A succession of workforce reviews such as the Nutbrown review in England and Professor Iram Siraj’s review of the childcare workforce in Scotland have argued coherently that a raft of measures are needed to raise quality, such as improving training, simplifying and integrating inspection frameworks, ensuring that staff receive the living wage or higher, and incentivising graduates to join the profession. Our report proposes a funding structure and a realistic long-term investment plan to deliver fully on these proposals.
The bigger picture
High quality care also means investing in family support, primarily through children’s centres and family hubs, which JRF’s wider strategy recommends extending where appropriate. Policy makers must prioritise protecting support such as maternal and infant health services, employment advice, basic skills training and parenting support that prevent problems from emerging and help families who are experiencing difficulties get back on their feet. Unfortunately, these services have been caught up in local government budget cuts. It makes little sense to protect the education budget and the NHS whilst cutting early years services targeted at those most vulnerable to poverty.
While welcome to many families, the 30 hour offer does not solve the childcare conundrum for all. The offer does not extend to one or two year olds, leaving a gap between the end of parental leave and the beginning of free care. Offering a flat 30 hours to all families is also a relatively crude way of allocating funding to meet need; in reality, some families with high incomes will need fewer hours and some families with low incomes will need more. Most critically, a generous offer for working families exacerbates funding challenges: it is difficult to significantly extend free hours, invest in quality, increase flexibility and protect family support services all at once.
Next steps
The wholesale reform of early years funding would provide a valuable opportunity to improve on the current system. Our report recommends that the free offer focuses on delivering 15 hours of high quality free early education to all two to four year olds. Alongside the free offer, parents should have an entitlement to daycare from 8.00am to 6.00pm (we also propose some steps to improve access to childcare for parents working atypical hours) and a simple tapered fee structure should be put in place – families with low incomes would receive all care free of charge whilst those with higher incomes would pay a modest capped fee for hours after the first 15, starting at 50 pence per hour. This approach, which is similar to the models that operate in the Nordic states, is a more sensible way of targeting resources effectively and would allow policy makers to square the funding circle.
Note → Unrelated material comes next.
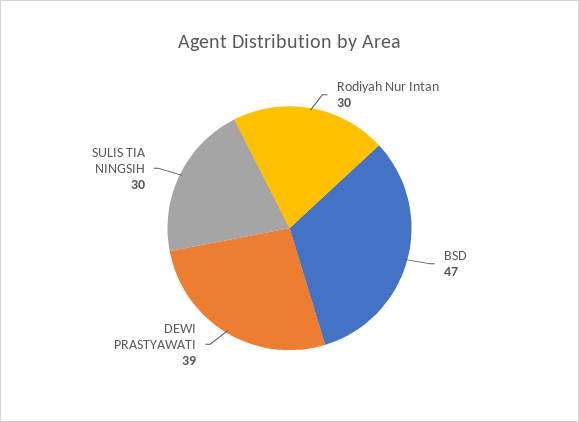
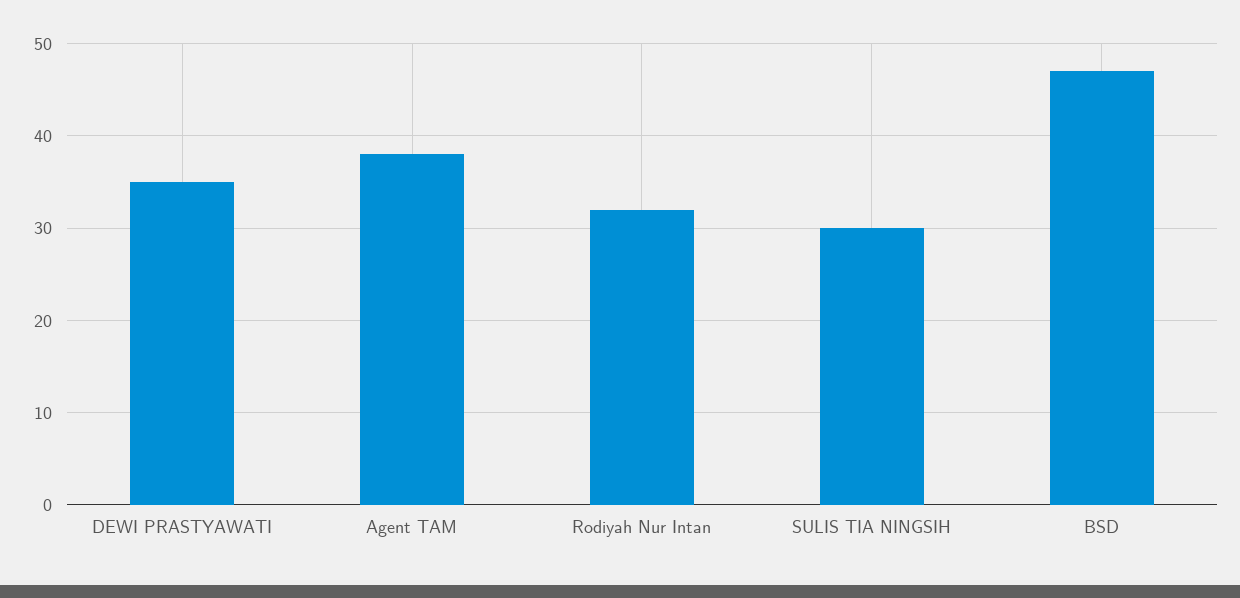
Rodiyah Nur Intan: 30 -> 32
DEWI PRASTYAWATI: 39 -> 35
Agent TAM: none -> 38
These proposals are inevitably costly and in the long-term would involve increasing spending on early education and childcare from 0.5 per cent of GDP at present to around 0.85 per cent. But a well-designed system will bring fiscal and social returns to the public much greater than this investment. Unfortunately, too little attention is paid to the aspects of care that really make a difference to families and services are falling short of their potential to improve children’s outcomes and raise family incomes. Policy makers must ensure that good intentions translate into well-designed policy and build a childcare system that truly helps to address poverty.